Lightning Talk + Poster ESA-SRB-ANZBMS 2024 in conjunction with ENSA

Identification of the WDR61 regulatory network on endometrial cell adhesion through chromatin immunoprecipitation sequencing (#414)

Wei Zhou 1 2 , Poppy Downing 1 2 , Madeleine Howe 1 2 , Michaela Sacco 1 2 , Leiani L Santos 1 2 , Ellen Menkhorst 1 2 , Wan Tinn Teh 1 3 4 5 , Tarana Lucky 3 6 , Evdokia Dimitriadis 1 2
  1. Department of Obstetrics, Gynaecology and Newborn Health, University of Melbourne, Melbourne, VIC, Australia
  2. Gynaecology Research Centre, Royal Women's Hospital, Melbourne, VIC, Australia
  3. The Royal Women’s Hospital, Parkville, VIC, Australia, Melbourne, Victoria, Australia
  4. Melbourne IVF, Melbourne, Victoria
  5. Epworth HealthCare, Melbourne, Victoria, Australia
  6. School of Medicine, Griffith University, Gold Coast, Queensland, Australia

Endometrial receptivity is facilitated by endometrial remodeling, which occurs within a narrow window in the mid-secretory phase.
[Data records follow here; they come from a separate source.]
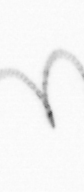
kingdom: Chromista
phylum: Ochrophyta
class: Bacillariophyceae
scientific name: Bacillariophyceae
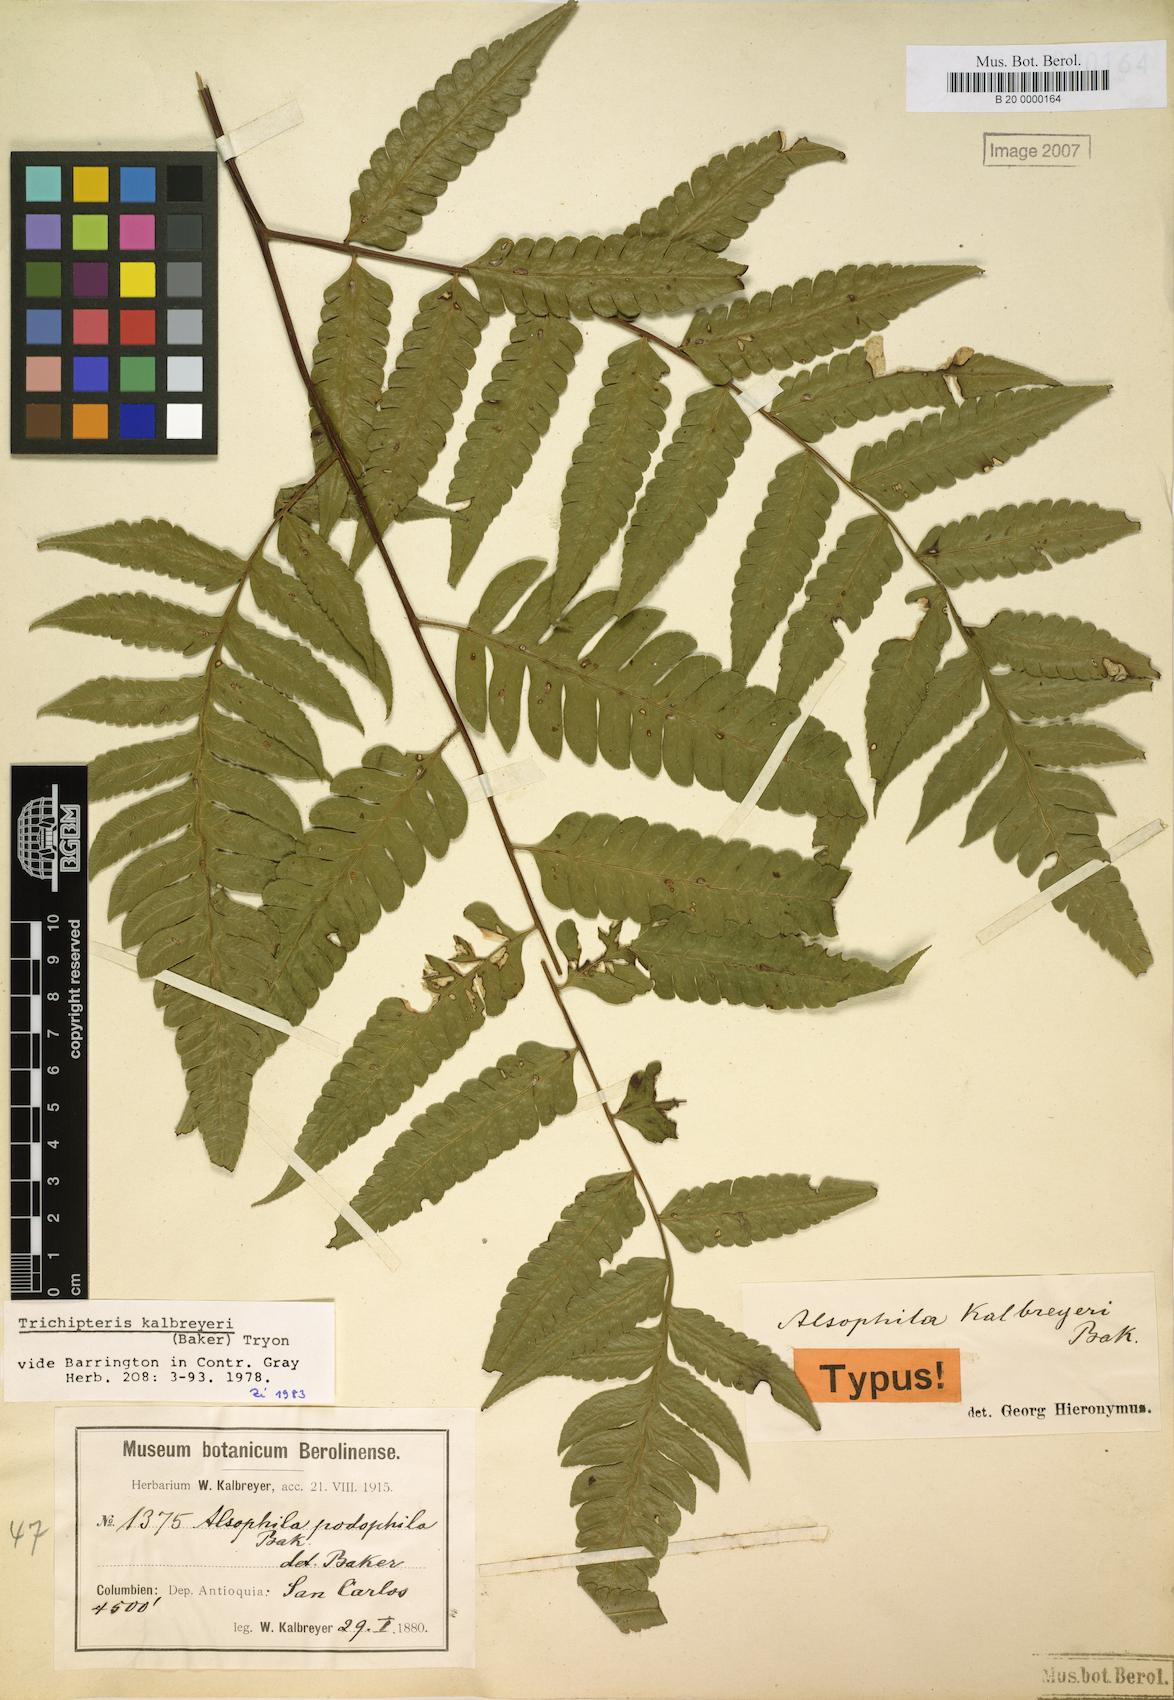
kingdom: Plantae
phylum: Tracheophyta
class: Polypodiopsida
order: Cyatheales
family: Cyatheaceae
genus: Cyathea
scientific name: Cyathea kalbreyeri
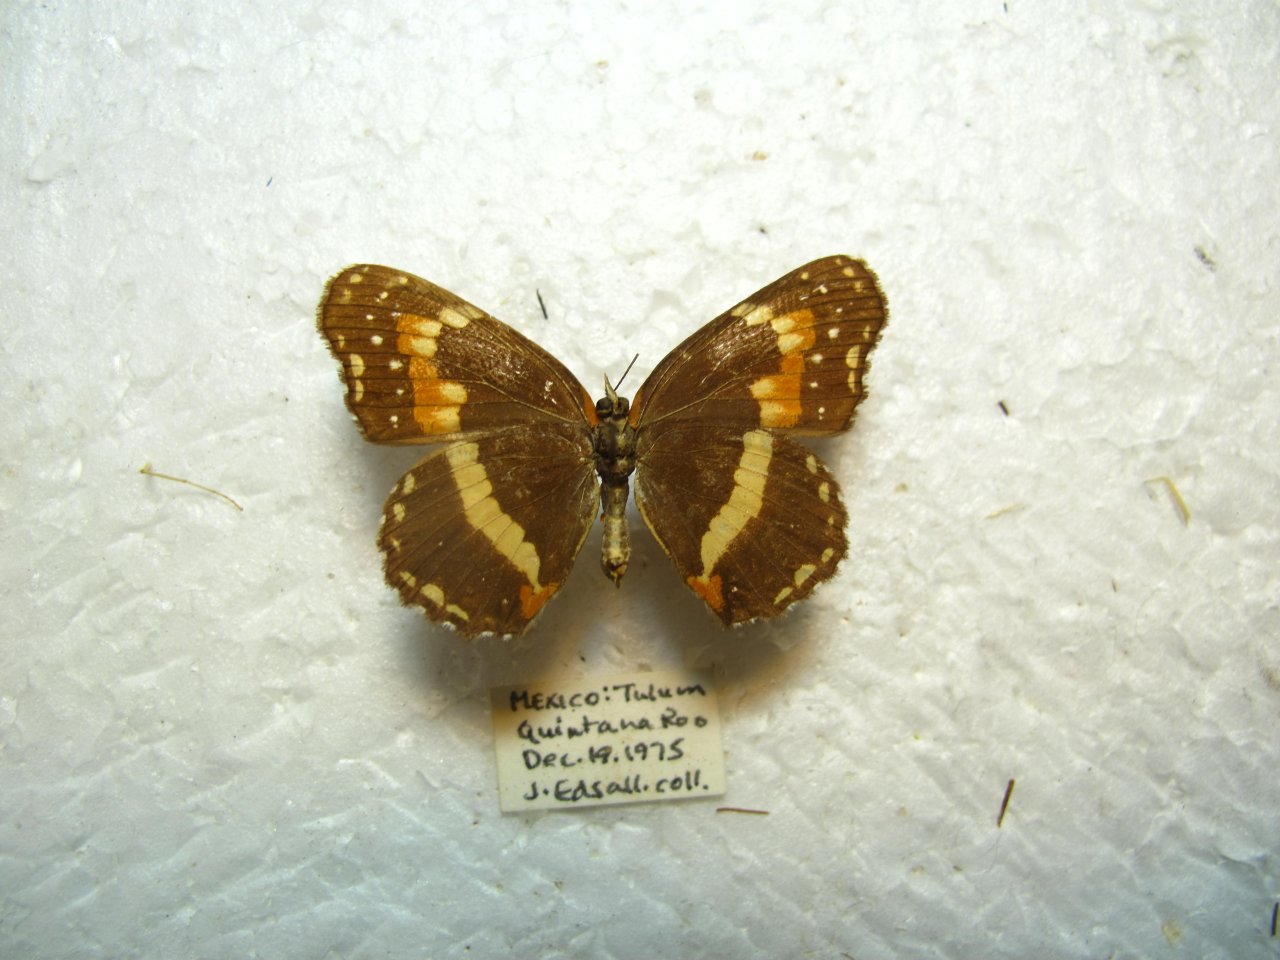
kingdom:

The onset of the receptive window in humans has recently been identified to be marked by a sudden activation of transcriptional factors that regulate gene expression in the endometrial epithelial cells. When the change of transcriptomic processes is dysregulated, implantation cannot occur. This is a potential root cause of dysregulated endometrial receptivity. WD-repeat-containing protein-61 (WDR61) is one such transcriptional regulator that we recently showed increases only when reaching the mid-secretory phase. This study aimed to identify the full regulatory network of WDR61 in endometrial epithelial cells, which remains unknown in any cell type. To confirm the regulation of WDR61 on cell adhesion, primary human endometrial epithelial cells were subjected to trophoblast progenitor spheroid (blastocyst surrogate) adhesion assay. Chromatin immunoprecipitation sequencing (ChiP-seq) was performed on Ishikawa cells (a receptive endometrial epithelial cell line) to determine the full spectrum of regulation on gene transcription. We identified that adhesion of trophoblast spheroids was impaired with siRNA knockdown of WDR61 in primary endometrial epithelial cells. In Ishikawa cells, ChiP-seq demonstrated 2,022 genes directly targeted by WDR61. Pathway analysis revealed enriched functions including focal adhesion, intracellular signaling and epithelial-mesenchymal transition. We further identified enriched binding of WDR61 to key receptivity gene families, including HOX family genes, canonical and non-canonical WNT genes, and genes related to PI3K signaling. This study identified the precise genes that are likely responsible for the rapid transition in epithelial cells to open the implantation window. In conclusion, our data provide the first evidence that WDR61 enhances endometrial epithelial cell adhesion and is likely a master regulator of the rapid transcriptional activity that needs to occur to reach receptivity and ensure embryo adhesion and implantation success.